本文:
· · · · · · ·
本発明は、ポリカーボネート樹脂組成物の製造方法に関し、詳しくは、ホスファゼン化合物を含有し、剛性と難燃性に優れたポリカーボネート樹脂組成物を、安定して生産性良く製造することが可能なポリカーボネート樹脂組成物の製造方法に関する。
従来、ポリカーボネート樹脂に難燃性を付与するために塩素原子や臭素原子を含有するハロゲン系の難燃剤が広く用いられてきた。しかしながら、近年、焼却灰記事の環境への影響や、火災時の人体への影響が懸念され、ハロゲン系難燃剤の使用が規制されるようになってきている。
一方、ハロゲン系に代わる難燃剤として、有機リン酸エステル系の難燃剤がさかんに検討されている。しかしながら有機リン酸エステルもまた、水生生物への影響が懸念されているために、その使用が一部制限されるようになってきている。
これに対し、有機リン酸エステルに代わるリン系の難燃剤としてホスファゼン化合物が注目されている。なかでも特定の芳香族ホスファゼン化合物を用いることで有機リン酸エステル化合物と比較し、ポリカーボネート樹脂の難燃性を効果的に高めることができるほか、機械物性や耐熱性をも向上させることができる。
しかしながら、この芳香族ホスファゼン化合物は、圧縮やせん断に対して固まる性質を有しているために、ポリカーボネート樹脂に配合して溶融混練しようとした際に、配合物が固着し、工業レベルで取り扱うことが極めて困難であるという致命的な欠点を有していた。
上述のような課題を解決するために、ホスファゼン化合物をポリエステル樹脂とポリカーボネート樹脂とポリエステルエラストマーと配合した難燃剤マスターバッチ(特許文献1参照)や、ホスファゼン化合物とフェノール系樹脂とからなる難燃剤マスターバッチ(特許文献2参照。)が提案されている。
しかしながら、上述のような難燃剤マスターバッチをポリカーボネート樹脂に配合しようとした場合には、難燃剤マスターバッチに含まれるポリエチレンテレフタレート樹脂などのポリエステル樹脂やポリエステルエラストマー、フェノール系樹脂成分が難燃性を低下させるために、ポリカーボネート樹脂組成物の難燃性を効果的に発現させることができなかった。
また、ポリカーボネート樹脂との溶融混練によるマスターバッチ化は、熱履歴をたくさん受けるため結果として、マスターバッチを使用したポリカーボネート樹脂組成物の着色を招くという課題も有していた。
· · · · · · ·
課題:
• 1. ポリカーボネート樹脂組成物に関する本文によると、芳香族ホスファゼン化合物は、どのような性質のために配合物が固着しますか。
• 2. 次の(a)〜(c)がポリカーボネート樹脂組成物に関する本文と合っているかどうかを、それぞれ「はい」か「いいえ」で答えてください。判断の決め手となる本文の語句も、そのまま引用してください。
(a) 有機リン酸エステルは、水生生物への影響が懸念されている。
(b) 難燃剤マスターバッチに含まれるポリエステル樹脂などの成分は、難燃性を高める。
(c) ポリカーボネート樹脂との溶融混練によるマスターバッチ化では、受ける熱履歴が少ない。
• 3. ポリカーボネート樹脂組成物に関する本文のうち、「本発明は、ポリカーボネート樹」で始まり「の使用が規制されるようになってきている。」で終わる部分を、一字も変えずに書き写してください。
このあとのデータは、本文とは別の資料です。

(抽出されたデータ項目)
· · · · · · ·
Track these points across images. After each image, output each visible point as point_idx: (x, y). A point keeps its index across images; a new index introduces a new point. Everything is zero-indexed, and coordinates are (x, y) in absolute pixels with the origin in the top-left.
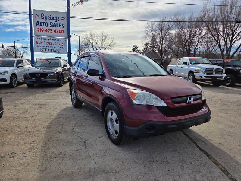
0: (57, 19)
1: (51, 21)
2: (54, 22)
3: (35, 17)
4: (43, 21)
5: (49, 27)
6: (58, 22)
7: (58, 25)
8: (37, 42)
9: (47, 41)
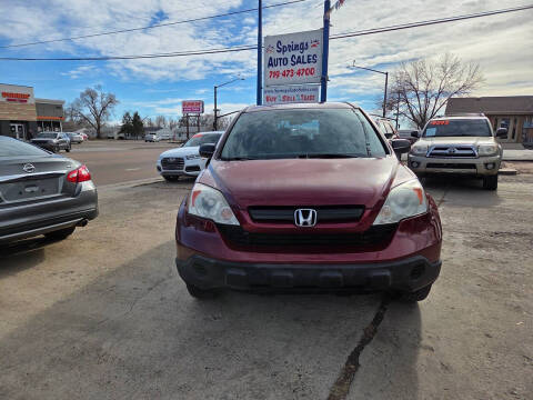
0: (303, 47)
1: (293, 53)
2: (297, 53)
3: (267, 50)
4: (280, 55)
5: (289, 67)
6: (306, 53)
7: (306, 60)
8: (267, 99)
9: (284, 94)
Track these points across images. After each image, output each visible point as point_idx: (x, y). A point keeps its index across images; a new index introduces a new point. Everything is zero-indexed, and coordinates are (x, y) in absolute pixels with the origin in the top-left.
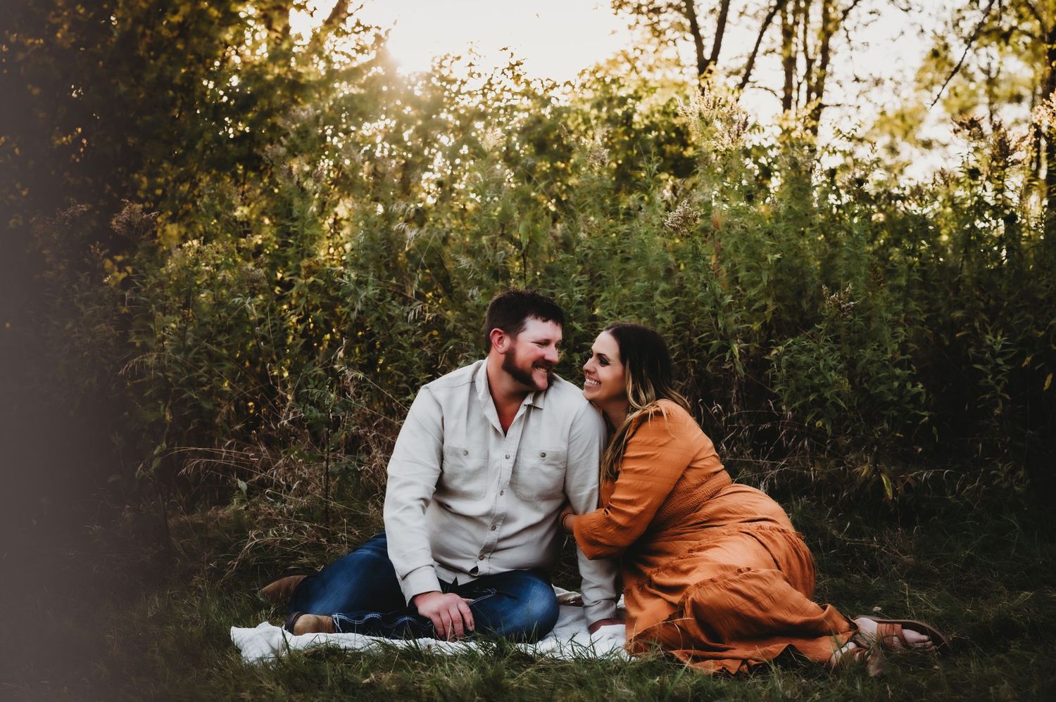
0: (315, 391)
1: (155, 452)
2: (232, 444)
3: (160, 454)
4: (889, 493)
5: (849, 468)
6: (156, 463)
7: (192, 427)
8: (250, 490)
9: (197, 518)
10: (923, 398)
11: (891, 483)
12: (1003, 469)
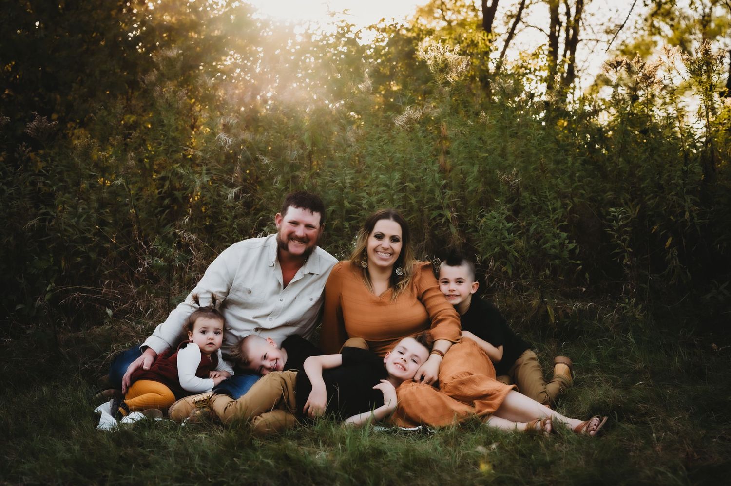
· · · · · · ·
解答:
• 1. 圧縮やせん断に対して固まる性質です。

• 2.
(a) はい。「有機リン酸エステルもまた、水生生物への影響が懸念されている」
(b) いいえ。「難燃性を低下させるために」
(c) いいえ。「熱履歴をたくさん受けるため」

• 3.
本発明は、ポリカーボネート樹脂組成物の製造方法に関し、詳しくは、ホスファゼン化合物を含有し、剛性と難燃性に優れたポリカーボネート樹脂組成物を、安定して生産性良く製造することが可能なポリカーボネート樹脂組成物の製造方法に関する。
従来、ポリカーボネート樹脂に難燃性を付与するために塩素原子や臭素原子を含有するハロゲン系の難燃剤が広く用いられてきた。しかしながら、近年、焼却灰記事の環境への影響や、火災時の人体への影響が懸念され、ハロゲン系難燃剤の使用が規制されるようになってきている。